Zimbabwe’s opposition parties are reportedly accusing incumbent President Robert Mugabe’s government of a calculated plot to declare Mugabe winner of last Saturday’s elections. The opposition says it will happen today, when Mugabe declares himself duly elected. But government supporters dismiss the allegations as false and contemptible. The opposition claim follows what Mugabe opponents say is a deliberate attempt to release election results slowly in order to thwart any opposition upset.
Results so far released by the electoral commission put the main opposition Movement For Democratic Change (MDC) led by Morgan Tsvangirai ahead of Mugabe, with independent Simba Makoni trailing as a distant third. Bucani Ncube is the director of Logistics for the Bulawayo Project, a non-governmental organization. He tells reporter Peter Clottey that there is an uneasy calm in the country.
“The latest development is that there is still confusion. There is still uncertainty over the election results. Of course we have received the parliamentary results. Senatorial results. But we have not heard anything about the much-awaited results of the presidential,” Ncube said.
Ncube cites unconfirmed reports as suggesting that incumbent President Mugabe will be declared the winner of Saturday’s vote.
“I feel that later in the afternoon or in the evening, President Mugabe might declare himself the winner because it is clear from the reports that are coming from the province, and from the constituencies and from the MDC, saying that they have the Zimbabwe Support Network, it was clear that the opposition is leading, and the opposition is winning this election. But we don’t think Mugabe will announce the results of which he is defeated. So, we feel that Mugabe will cook the results and declare himself the winner,” he noted.
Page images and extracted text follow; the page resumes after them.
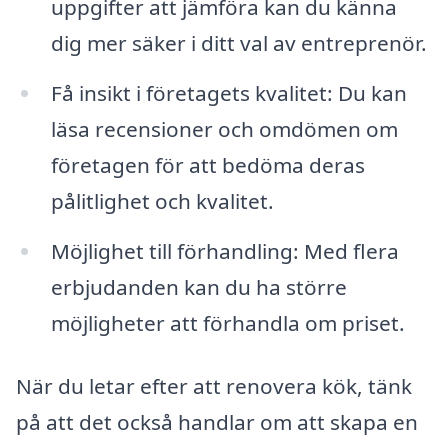
uppgifter att jämföra kan du känna
dig mer säker i ditt val av entreprenör.
Få insikt i företagets kvalitet: Du kan
läsa recensioner och omdömen om
företagen för att bedöma deras
pålitlighet och kvalitet.
Möjlighet till förhandling: Med flera
erbjudanden kan du ha större
möjligheter att förhandla om priset.
När du letar efter att renovera kök, tänk
på att det också handlar om att skapa en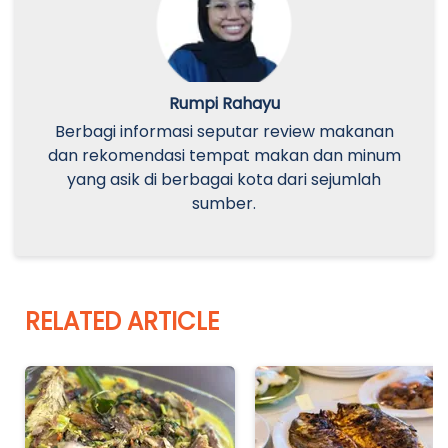
Rumpi Rahayu
Berbagi informasi seputar review makanan
dan rekomendasi tempat makan dan minum
yang asik di berbagai kota dari sejumlah
sumber.
RELATED ARTICLE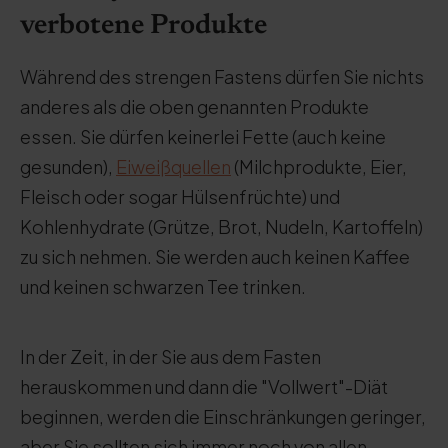
verbotene Produkte
Während des strengen Fastens dürfen Sie nichts
anderes als die oben genannten Produkte
essen. Sie dürfen keinerlei Fette (auch keine
gesunden),
Eiweißquellen
(Milchprodukte, Eier,
Fleisch oder sogar Hülsenfrüchte) und
Kohlenhydrate (Grütze, Brot, Nudeln, Kartoffeln)
zu sich nehmen. Sie werden auch keinen Kaffee
und keinen schwarzen Tee trinken.
In der Zeit, in der Sie aus dem Fasten
herauskommen und dann die "Vollwert"-Diät
beginnen, werden die Einschränkungen geringer,
aber Sie sollten sich immer noch von allen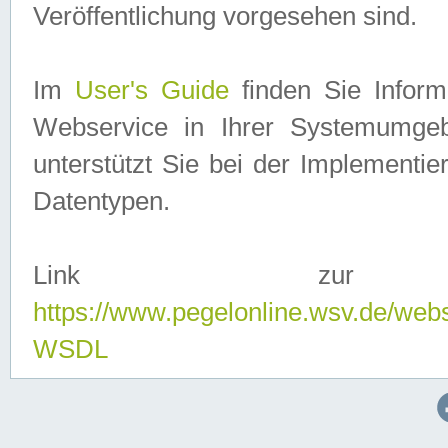
Veröffentlichung vorgesehen sind.
Im
User's Guide
finden Sie Info
Webservice in Ihrer Systemumge
unterstützt Sie bei der Implementi
Datentypen.
Link zur
https://www.pegelonline.wsv.de/web
WSDL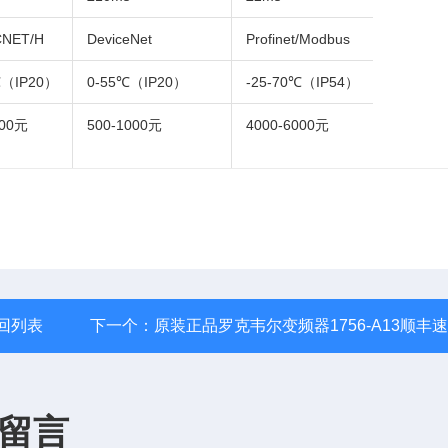
NET/H
DeviceNet
Profinet/Modbus
℃（IP20）
0-55℃（IP20）
-25-70℃（IP54）
000元
500-1000元
4000-6000元
回列表
下一个：
原装正品罗克韦尔变频器1756-A13顺丰
留言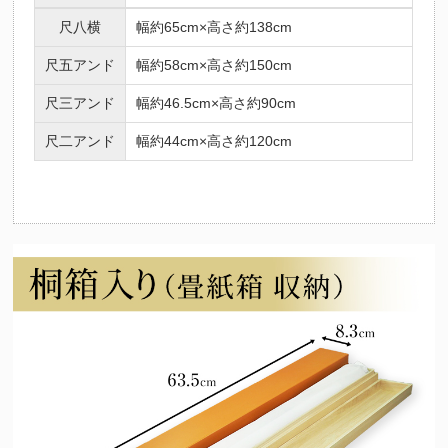
尺八横
幅約65cm×高さ約138cm
尺五アンド
幅約58cm×高さ約150cm
尺三アンド
幅約46.5cm×高さ約90cm
尺二アンド
幅約44cm×高さ約120cm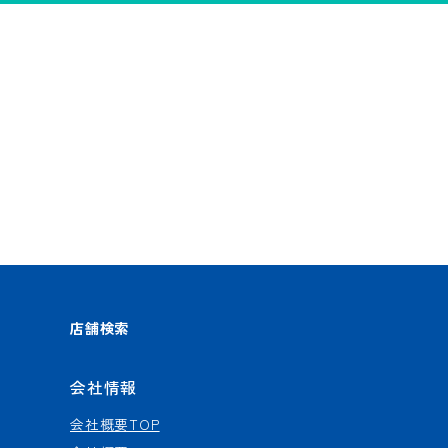
店舗検索
会社情報
会社概要TOP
Ncube said thousands of Zimbabweans will feel let down if Mugabe wins the election.
“The ordinary Zimbabweans would be disappointed. They will lose hope in the electoral system, and they will lose faith in the whole process of the elections. And this is very dangerous because we fear that this can even provoke the ordinary people because people are very angry and hungry. And people can do anything. But we hope that we will not be in the Kenya situation,” Ncube said.
He denied a lack of unity among opposition parties had a negative impact on the chances of the opposition in last Saturday’s elections.
“I don’t believe in that school of thought because the results that we have received show that there is only one strong opposition, which is MDC, led by Morgan Tsvangirai. The party has gained inroads in the rural Mashonaland, which used to be a stronghold of ZANU-PF. And we have seen how the other MDC (led by Arthur Mutambara) has failed to win any seats. They are losing seats from their top leadership, so I really do not think it could have done anything. And talking about Simba Makoni, I don’t see how the MDC’s Tsvangirai could have formed any alliance because as far as I’m concerned, Makoni does not have a political party. So I don’t see any contribution that could have changed any results,” he pointed out.
Riot police in armored carriers reportedly were deployed in two of Harare's restive townships last night amid long delays in issuing election results, further elevating tensions. Meanwhile the United States government has urged the Zimbabwe Electoral Commission to put aside partisan sympathies and ensure all votes were counted fairly and properly.